Design the run state table before the agent loop. If state is not durable, retries, approvals, and cancellation will be unreliable.
Crash testing is mandatory: after checkpoint write, during tool call, after tool return, during approval wait, and during resume.
Approval rules need product language: which actions pause, who can approve, what SLA applies, and what users see while waiting.
“Retry on failure” can corrupt external systems when writes are not idempotent. Make idempotency and checkpoints part of the first design, not a patch.
Interview Practice
- Why is an in-memory ReAct loop insufficient for enterprise workflows?

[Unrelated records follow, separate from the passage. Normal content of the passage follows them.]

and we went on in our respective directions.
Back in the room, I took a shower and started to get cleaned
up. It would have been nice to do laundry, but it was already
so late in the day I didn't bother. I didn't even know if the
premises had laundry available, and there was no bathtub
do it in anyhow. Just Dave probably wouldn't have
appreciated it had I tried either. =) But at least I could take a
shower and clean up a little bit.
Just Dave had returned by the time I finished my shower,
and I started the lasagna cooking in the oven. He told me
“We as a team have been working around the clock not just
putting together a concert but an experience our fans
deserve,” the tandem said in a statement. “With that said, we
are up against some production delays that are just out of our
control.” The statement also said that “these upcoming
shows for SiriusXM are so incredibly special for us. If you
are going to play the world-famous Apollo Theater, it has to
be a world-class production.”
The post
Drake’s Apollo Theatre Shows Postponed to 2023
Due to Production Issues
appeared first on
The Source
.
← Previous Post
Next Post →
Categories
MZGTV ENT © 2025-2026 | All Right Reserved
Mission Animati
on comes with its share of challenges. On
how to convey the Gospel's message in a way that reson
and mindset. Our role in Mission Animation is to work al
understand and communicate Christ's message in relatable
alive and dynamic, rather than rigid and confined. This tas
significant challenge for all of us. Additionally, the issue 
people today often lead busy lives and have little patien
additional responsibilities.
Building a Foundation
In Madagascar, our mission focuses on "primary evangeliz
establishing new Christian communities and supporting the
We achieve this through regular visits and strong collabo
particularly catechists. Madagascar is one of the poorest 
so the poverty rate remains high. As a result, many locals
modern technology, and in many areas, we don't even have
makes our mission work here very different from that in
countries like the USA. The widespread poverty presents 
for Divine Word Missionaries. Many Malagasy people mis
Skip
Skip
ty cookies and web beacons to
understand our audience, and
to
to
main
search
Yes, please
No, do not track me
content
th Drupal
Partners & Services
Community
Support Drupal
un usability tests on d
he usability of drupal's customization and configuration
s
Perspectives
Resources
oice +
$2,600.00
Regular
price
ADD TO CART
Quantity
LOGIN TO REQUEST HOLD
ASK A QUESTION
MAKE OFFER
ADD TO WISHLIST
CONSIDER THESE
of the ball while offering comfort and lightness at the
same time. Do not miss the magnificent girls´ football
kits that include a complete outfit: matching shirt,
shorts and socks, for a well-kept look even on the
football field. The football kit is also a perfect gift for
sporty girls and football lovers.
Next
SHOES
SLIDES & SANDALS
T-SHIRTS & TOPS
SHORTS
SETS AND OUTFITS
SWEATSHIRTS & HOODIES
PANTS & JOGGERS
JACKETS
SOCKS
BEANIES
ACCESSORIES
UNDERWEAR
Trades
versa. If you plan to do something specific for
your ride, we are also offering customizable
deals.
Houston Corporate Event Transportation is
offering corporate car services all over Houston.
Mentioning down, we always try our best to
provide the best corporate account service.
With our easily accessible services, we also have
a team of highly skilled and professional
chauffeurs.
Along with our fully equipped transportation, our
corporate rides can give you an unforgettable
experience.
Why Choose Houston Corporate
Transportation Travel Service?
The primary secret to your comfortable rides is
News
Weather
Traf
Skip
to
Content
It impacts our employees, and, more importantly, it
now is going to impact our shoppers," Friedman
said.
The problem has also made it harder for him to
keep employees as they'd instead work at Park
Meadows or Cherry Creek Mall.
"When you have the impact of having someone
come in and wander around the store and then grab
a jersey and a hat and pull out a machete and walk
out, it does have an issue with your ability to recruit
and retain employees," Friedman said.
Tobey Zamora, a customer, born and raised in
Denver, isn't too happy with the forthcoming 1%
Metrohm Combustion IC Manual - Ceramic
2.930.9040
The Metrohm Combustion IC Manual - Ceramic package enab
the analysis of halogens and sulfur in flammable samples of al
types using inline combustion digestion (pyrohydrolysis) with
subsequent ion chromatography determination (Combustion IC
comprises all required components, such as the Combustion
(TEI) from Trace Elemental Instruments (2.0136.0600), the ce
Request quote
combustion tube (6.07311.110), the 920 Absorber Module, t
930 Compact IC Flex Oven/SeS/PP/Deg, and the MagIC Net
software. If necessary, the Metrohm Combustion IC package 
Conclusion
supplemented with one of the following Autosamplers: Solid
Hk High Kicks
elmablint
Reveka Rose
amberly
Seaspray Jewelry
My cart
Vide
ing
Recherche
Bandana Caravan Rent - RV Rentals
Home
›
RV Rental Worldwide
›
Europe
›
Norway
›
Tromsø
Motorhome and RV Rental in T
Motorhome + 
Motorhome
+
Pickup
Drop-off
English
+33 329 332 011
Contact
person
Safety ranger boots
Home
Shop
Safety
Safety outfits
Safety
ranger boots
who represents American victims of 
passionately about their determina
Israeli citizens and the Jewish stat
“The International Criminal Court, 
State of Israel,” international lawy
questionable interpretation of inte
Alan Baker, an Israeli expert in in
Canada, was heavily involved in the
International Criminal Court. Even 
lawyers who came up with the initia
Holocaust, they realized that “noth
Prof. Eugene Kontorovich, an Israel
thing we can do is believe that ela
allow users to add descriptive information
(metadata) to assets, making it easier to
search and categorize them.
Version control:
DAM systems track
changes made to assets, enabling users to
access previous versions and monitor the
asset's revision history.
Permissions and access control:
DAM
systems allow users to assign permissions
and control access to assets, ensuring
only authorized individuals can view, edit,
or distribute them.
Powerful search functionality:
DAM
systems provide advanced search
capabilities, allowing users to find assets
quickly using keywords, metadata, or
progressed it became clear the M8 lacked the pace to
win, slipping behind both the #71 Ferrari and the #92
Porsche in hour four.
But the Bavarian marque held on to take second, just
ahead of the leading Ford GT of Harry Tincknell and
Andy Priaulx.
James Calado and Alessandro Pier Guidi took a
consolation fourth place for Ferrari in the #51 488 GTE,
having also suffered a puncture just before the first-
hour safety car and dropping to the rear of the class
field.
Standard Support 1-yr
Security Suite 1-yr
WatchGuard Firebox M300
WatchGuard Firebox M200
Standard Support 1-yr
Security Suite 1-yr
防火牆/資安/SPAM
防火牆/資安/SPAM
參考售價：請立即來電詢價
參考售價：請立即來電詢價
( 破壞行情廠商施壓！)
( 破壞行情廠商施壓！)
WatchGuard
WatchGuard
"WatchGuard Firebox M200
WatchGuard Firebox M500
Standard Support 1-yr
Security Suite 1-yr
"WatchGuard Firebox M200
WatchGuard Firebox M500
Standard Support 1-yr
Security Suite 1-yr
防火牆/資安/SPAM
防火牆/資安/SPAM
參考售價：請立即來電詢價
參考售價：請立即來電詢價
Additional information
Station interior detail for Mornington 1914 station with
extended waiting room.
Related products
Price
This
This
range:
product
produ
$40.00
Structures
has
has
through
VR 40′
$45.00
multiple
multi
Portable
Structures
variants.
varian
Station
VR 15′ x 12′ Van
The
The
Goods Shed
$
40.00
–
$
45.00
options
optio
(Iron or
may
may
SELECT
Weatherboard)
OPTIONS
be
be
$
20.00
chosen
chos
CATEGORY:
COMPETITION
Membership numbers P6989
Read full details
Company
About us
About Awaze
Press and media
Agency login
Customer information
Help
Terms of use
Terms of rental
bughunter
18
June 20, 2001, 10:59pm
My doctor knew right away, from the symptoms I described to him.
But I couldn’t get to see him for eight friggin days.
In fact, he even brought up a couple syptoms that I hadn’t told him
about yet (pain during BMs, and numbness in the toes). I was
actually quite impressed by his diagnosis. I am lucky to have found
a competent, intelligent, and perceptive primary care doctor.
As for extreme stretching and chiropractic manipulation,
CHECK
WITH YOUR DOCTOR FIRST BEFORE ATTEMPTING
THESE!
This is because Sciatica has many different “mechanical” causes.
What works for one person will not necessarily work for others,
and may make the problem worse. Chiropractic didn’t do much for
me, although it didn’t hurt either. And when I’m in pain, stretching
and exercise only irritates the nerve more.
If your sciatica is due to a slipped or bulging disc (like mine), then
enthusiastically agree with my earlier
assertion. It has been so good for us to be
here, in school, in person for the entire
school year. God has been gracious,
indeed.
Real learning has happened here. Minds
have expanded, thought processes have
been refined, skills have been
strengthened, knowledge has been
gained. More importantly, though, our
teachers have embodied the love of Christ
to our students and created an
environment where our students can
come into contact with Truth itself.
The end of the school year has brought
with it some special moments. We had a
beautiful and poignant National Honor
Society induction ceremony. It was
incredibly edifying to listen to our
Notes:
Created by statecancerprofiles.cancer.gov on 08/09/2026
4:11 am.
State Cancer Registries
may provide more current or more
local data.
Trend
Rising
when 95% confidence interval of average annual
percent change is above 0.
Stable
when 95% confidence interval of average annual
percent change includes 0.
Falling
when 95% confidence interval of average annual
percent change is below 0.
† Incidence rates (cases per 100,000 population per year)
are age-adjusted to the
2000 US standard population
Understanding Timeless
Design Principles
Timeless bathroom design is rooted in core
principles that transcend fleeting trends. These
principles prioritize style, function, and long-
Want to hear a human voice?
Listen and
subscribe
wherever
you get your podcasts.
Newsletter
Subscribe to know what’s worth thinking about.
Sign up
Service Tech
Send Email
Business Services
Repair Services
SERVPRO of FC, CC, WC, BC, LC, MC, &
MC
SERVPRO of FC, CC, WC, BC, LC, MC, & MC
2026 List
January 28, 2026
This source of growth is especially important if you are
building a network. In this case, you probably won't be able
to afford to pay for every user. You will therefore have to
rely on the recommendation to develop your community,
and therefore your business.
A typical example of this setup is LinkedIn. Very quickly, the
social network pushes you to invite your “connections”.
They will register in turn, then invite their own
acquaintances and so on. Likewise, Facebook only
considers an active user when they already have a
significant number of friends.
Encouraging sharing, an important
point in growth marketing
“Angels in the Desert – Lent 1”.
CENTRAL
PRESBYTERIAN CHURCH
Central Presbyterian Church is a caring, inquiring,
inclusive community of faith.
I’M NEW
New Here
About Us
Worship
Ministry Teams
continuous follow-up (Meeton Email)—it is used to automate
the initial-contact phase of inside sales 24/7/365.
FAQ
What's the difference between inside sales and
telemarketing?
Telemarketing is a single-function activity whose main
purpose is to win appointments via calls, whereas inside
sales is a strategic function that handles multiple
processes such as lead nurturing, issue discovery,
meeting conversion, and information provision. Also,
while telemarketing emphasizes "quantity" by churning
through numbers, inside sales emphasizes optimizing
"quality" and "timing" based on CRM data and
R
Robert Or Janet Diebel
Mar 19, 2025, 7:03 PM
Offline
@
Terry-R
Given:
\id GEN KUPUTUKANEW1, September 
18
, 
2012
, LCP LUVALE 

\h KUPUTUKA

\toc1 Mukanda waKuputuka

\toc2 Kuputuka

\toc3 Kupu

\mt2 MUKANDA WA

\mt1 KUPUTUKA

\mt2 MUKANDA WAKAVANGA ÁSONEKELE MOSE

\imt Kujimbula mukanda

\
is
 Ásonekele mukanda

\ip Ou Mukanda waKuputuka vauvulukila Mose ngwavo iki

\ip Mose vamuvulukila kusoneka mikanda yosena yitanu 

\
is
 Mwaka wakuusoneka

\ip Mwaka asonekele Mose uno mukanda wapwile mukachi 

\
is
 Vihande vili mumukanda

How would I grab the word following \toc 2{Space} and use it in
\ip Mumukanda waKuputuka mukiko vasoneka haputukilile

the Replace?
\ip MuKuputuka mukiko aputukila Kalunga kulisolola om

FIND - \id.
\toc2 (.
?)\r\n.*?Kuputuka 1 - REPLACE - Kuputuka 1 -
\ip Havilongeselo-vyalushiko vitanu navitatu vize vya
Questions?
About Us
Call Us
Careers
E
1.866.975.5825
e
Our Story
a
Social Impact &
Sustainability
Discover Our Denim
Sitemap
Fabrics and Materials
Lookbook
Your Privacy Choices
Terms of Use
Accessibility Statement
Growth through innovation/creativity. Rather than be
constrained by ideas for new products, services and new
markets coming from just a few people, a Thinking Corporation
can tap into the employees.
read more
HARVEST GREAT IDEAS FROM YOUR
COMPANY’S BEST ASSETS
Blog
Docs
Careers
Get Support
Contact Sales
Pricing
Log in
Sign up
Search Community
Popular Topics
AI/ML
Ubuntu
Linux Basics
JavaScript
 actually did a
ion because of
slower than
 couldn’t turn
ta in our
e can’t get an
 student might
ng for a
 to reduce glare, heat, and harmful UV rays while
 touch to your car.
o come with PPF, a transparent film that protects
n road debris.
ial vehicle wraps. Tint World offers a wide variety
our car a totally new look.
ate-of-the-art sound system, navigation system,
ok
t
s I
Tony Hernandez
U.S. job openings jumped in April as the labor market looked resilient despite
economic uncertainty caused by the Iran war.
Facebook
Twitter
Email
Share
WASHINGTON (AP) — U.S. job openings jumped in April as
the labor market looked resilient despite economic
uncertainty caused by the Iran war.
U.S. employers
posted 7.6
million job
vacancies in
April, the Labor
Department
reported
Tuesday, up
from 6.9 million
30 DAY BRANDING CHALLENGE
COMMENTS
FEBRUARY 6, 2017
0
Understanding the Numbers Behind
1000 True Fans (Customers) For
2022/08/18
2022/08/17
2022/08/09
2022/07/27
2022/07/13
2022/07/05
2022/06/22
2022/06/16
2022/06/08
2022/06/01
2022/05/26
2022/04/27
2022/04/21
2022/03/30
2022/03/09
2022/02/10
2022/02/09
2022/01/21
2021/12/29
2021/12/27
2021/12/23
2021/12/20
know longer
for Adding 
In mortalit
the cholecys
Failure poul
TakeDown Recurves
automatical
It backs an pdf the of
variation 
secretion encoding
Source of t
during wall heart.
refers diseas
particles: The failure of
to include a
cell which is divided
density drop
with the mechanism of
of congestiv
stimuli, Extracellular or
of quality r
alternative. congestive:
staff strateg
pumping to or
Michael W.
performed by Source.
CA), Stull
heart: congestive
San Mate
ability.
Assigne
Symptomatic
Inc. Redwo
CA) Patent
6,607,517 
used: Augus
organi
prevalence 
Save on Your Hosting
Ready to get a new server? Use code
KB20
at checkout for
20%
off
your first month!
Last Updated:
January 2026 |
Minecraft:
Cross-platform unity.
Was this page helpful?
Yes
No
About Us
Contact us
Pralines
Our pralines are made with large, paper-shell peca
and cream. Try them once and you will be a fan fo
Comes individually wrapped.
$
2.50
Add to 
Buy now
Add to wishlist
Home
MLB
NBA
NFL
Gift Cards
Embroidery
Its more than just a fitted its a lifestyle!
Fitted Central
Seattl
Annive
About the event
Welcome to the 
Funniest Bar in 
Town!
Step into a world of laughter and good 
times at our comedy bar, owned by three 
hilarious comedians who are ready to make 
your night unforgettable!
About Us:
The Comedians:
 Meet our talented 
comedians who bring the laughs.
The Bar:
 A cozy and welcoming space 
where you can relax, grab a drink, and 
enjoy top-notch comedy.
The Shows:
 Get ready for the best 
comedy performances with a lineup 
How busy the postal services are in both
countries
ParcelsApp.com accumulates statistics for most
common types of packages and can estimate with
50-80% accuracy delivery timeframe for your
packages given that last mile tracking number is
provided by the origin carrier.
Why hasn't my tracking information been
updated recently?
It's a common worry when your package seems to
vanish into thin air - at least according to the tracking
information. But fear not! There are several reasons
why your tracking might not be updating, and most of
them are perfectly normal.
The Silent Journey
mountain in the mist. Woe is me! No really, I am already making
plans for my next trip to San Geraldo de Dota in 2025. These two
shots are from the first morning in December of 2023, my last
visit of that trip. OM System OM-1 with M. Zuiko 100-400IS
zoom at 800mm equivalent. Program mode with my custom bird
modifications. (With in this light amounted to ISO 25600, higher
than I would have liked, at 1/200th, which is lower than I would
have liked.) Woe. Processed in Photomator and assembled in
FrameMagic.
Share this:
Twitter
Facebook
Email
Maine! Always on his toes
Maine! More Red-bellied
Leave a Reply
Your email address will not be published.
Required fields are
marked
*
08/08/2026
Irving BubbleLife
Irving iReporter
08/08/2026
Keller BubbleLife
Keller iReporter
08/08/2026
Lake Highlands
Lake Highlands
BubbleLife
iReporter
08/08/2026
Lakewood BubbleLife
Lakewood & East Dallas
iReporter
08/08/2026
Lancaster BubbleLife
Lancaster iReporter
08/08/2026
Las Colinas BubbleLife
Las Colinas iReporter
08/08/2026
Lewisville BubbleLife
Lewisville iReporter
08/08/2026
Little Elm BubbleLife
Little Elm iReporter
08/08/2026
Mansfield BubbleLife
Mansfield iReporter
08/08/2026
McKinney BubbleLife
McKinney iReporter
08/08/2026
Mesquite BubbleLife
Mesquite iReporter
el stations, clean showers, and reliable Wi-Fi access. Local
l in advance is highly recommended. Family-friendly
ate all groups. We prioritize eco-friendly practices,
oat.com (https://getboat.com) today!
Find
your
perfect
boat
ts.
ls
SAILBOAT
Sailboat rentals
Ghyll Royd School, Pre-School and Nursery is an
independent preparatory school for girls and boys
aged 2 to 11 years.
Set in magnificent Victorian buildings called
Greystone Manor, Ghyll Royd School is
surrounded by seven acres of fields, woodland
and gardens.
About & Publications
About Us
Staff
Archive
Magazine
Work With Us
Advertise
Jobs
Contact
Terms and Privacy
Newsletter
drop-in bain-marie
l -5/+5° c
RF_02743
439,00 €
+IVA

- What should be stored in an agent checkpoint?
- How do idempotency keys prevent duplicate side effects?
- Describe a safe human-approval state transition for a high-risk tool call.
- Which failures should be retried, and which should fail fast?
- How would you test crash recovery around tool execution?
- What is the difference between retrying a step and replaying from a checkpoint?
- How should user-visible status map to internal runtime states?